Government attempts to implement large-scale IT systems are doomed to failure in almost every situation, Watmore told a Public Accounts Committee this week. Designing with the customer in mind is key, as is working on smaller projects, or "chunking" larger ones into smaller components, he said.
Watmore highlighted key ways for the government to improve its IT systems.
"Stop talking about 'IT disasters' as it makes problem worse, [failures] are nearly always due to business challenges not IT; pressurise people to shorten timescales for projects; help evangelise Martha Lane Fox's message of digital by default; and [think about services with] the citizen in mind not the government," he said.

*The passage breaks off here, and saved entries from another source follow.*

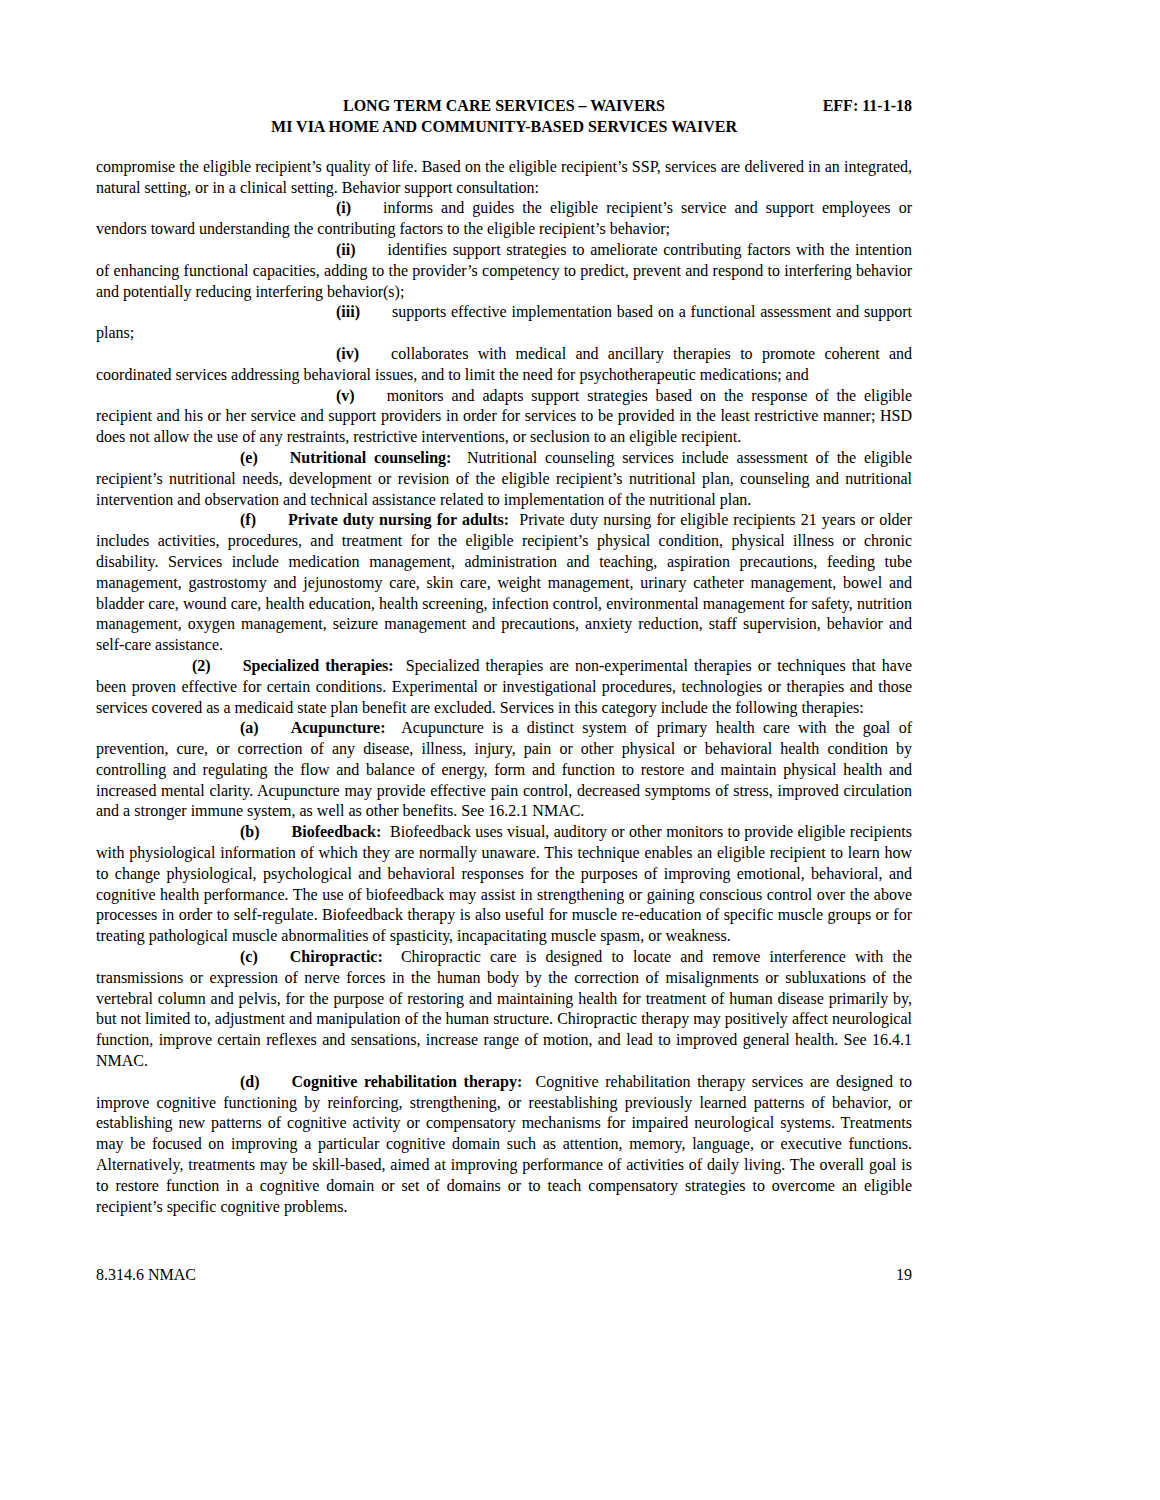EFF: 11-1-18 LONG TERM CARE SERVICES – WAIVERS MI VIA HOME AND COMMUNITY-BASED SERVICES WAIVER
compromise the eligible recipient’s quality of life. Based on the eligible recipient’s SSP, services are delivered in an integrated, natural setting, or in a clinical setting. Behavior support consultation:
(i)  informs and guides the eligible recipient’s service and support employees or vendors toward understanding the contributing factors to the eligible recipient’s behavior;
(ii)  identifies support strategies to ameliorate contributing factors with the intention of enhancing functional capacities, adding to the provider’s competency to predict, prevent and respond to interfering behavior and potentially reducing interfering behavior(s);
(iii)  supports effective implementation based on a functional assessment and support plans;
(iv)  collaborates with medical and ancillary therapies to promote coherent and coordinated services addressing behavioral issues, and to limit the need for psychotherapeutic medications; and
(v)  monitors and adapts support strategies based on the response of the eligible recipient and his or her service and support providers in order for services to be provided in the least restrictive manner; HSD does not allow the use of any restraints, restrictive interventions, or seclusion to an eligible recipient.
(e)  Nutritional counseling: Nutritional counseling services include assessment of the eligible recipient’s nutritional needs, development or revision of the eligible recipient’s nutritional plan, counseling and nutritional intervention and observation and technical assistance related to implementation of the nutritional plan.
(f)  Private duty nursing for adults: Private duty nursing for eligible recipients 21 years or older includes activities, procedures, and treatment for the eligible recipient’s physical condition, physical illness or chronic disability. Services include medication management, administration and teaching, aspiration precautions, feeding tube management, gastrostomy and jejunostomy care, skin care, weight management, urinary catheter management, bowel and bladder care, wound care, health education, health screening, infection control, environmental management for safety, nutrition management, oxygen management, seizure management and precautions, anxiety reduction, staff supervision, behavior and self-care assistance.
(2)  Specialized therapies: Specialized therapies are non-experimental therapies or techniques that have been proven effective for certain conditions. Experimental or investigational procedures, technologies or therapies and those services covered as a medicaid state plan benefit are excluded. Services in this category include the following therapies:
(a)  Acupuncture: Acupuncture is a distinct system of primary health care with the goal of prevention, cure, or correction of any disease, illness, injury, pain or other physical or behavioral health condition by controlling and regulating the flow and balance of energy, form and function to restore and maintain physical health and increased mental clarity. Acupuncture may provide effective pain control, decreased symptoms of stress, improved circulation and a stronger immune system, as well as other benefits. See 16.2.1 NMAC.
(b)  Biofeedback: Biofeedback uses visual, auditory or other monitors to provide eligible recipients with physiological information of which they are normally unaware. This technique enables an eligible recipient to learn how to change physiological, psychological and behavioral responses for the purposes of improving emotional, behavioral, and cognitive health performance. The use of biofeedback may assist in strengthening or gaining conscious control over the above processes in order to self-regulate. Biofeedback therapy is also useful for muscle re-education of specific muscle groups or for treating pathological muscle abnormalities of spasticity, incapacitating muscle spasm, or weakness.
(c)  Chiropractic: Chiropractic care is designed to locate and remove interference with the transmissions or expression of nerve forces in the human body by the correction of misalignments or subluxations of the vertebral column and pelvis, for the purpose of restoring and maintaining health for treatment of human disease primarily by, but not limited to, adjustment and manipulation of the human structure. Chiropractic therapy may positively affect neurological function, improve certain reflexes and sensations, increase range of motion, and lead to improved general health. See 16.4.1 NMAC.
(d)  Cognitive rehabilitation therapy: Cognitive rehabilitation therapy services are designed to improve cognitive functioning by reinforcing, strengthening, or reestablishing previously learned patterns of behavior, or establishing new patterns of cognitive activity or compensatory mechanisms for impaired neurological systems. Treatments may be focused on improving a particular cognitive domain such as attention, memory, language, or executive functions. Alternatively, treatments may be skill-based, aimed at improving performance of activities of daily living. The overall goal is to restore function in a cognitive domain or set of domains or to teach compensatory strategies to overcome an eligible recipient’s specific cognitive problems.
8.314.6 NMAC 19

Joe Harley, the government's CIO, added that keeping senior responsible owners (SROs) at the helm of projects throughout their life was crucial to future success. Past projects have seen many changes of SRO, which critics say diminishes accountability.
"Projects are more likely to work when SROs are accountable for whole projects," he said. "I would expect mitigating actions in the event another job came along [for the SRO] so at least there would be a smooth transition."
Harley also reiterated the need to create further cost savings. "We have to make inroads in the cost of IT in government, including progress on datacentre consolidation," he said.
During the committee meeting, Harley defended his dual role as CIO, jointly heading the government's IT along with that of the Department for Work and Pensions (DWP). "I don't view myself as having a part-time role. What I have to do is prioritise carefully what I have to get involved in. I also have a good, very capable team," he said.
Under his other position as CIO at the DWP, Harley oversees around one-fifth of government IT spend.
It was announced in the meeting that the appointment for a new head of digital would be made this month. Watmore also revealed that consultancy spend had been reduced by around 55% since last year.